Mrs Whitfield told shareholders: “Much has been written about the ‘credit crunch’ and the capital adequacy problems of the banks and there has been much in the media about Bank of Scotland. Blackwood has been caught up in this financial turmoil.”

Yesterday she said the financial troubles and the actions of the bank had been a “pretty harrowing” experience for her but there was now a much more viable plan for pushing the whisky plans forward.

“It’s a way to take it forward with some new energy and some new money. I think the fact that existing shareholders are pledging to put funds in to carry the thing forward in a situation where most people can barely raise a dime is pretty good. It shows a lot of underlying commitment and drive to make the project work.”

The project to set up a “prestigious” whisky distillery in Shetland to rival Orkney’s 200-year-old Highland Park began back in 2002.

The former air force base at Catfirth was chosen as the site for the distillery later that year and 500 of the 2,500 bonds in the new company were set aside for Shetland residents, also entitling them to two cases of the unique Muckle Flugga whisky when it matured, though it is thought that only a handful of islanders took up the offer.

Blackwood Distillers officially launched a range of white spirits, including Nordic Dry Gin, Premium Nordic Vodka and Jago’s vanilla vodka cream liqueur, in 2004 and the products have proved popular, winning a gong at the Drinks Business Awards the following year.

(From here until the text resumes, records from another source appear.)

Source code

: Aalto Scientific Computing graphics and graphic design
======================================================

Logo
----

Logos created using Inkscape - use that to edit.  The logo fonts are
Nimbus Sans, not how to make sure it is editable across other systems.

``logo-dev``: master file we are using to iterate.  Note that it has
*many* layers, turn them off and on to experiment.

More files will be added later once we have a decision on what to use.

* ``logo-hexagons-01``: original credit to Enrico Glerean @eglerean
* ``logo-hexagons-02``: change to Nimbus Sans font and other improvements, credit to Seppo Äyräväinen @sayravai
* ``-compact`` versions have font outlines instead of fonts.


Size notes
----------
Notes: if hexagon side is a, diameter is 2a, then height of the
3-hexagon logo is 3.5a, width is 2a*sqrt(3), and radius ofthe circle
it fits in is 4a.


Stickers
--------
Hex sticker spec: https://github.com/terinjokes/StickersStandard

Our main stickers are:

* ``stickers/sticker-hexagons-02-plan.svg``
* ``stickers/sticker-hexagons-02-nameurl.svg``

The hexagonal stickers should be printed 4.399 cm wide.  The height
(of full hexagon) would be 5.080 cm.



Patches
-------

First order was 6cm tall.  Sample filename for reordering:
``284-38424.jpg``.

But the company has come under criticism locally, including in letters to this newspaper, for marketing its spirits as indigenous Shetland produce when none are actually produced within the isles. The company claims to use water from a spring in Weisdale and Shetland cream as one of its ingredients in Jago’s. Much marketing mileage has been made out of the sourcing of plants from far-flung parts of Shetland, including wild water mint, sea pinks and angelica.

There has also been some frustration for locals who chose to invest in the company at their continued failure to bring forward any concrete plans for the proposed distillery and in recent years Blackwood has run into financial problems.

Following the economic downturn in Unst, precipitated by the closure of the RAF Saxa Vord base, the company briefly considered building the distillery in the north isle but that plan was later abandoned because the company could not reach agreement with the camp’s owners. Having already invested half a million pounds on acquiring the Catfirth site and getting to the stage of planning consent, Blackwood founder and managing director Caroline Whitfield said it would be commercially unviable to operate from the Unst site.

Further uncertainty cropped up last September when Ms Whitfield admitted that the distillery plan had been delayed because of personal circumstances regarding her divorce. It also emerged that auditor BDO Stoy Hayward was unhappy with the financial position of the company, which incurred a net loss of £2.4m in 2005/6.

Several directors have resigned from the company in the last 12 months.

Despite its financial woes, Ms Whitfield has publicly insisted that Blackwood remained committed to ensuring the business it began in Shetland will flourish in the long term.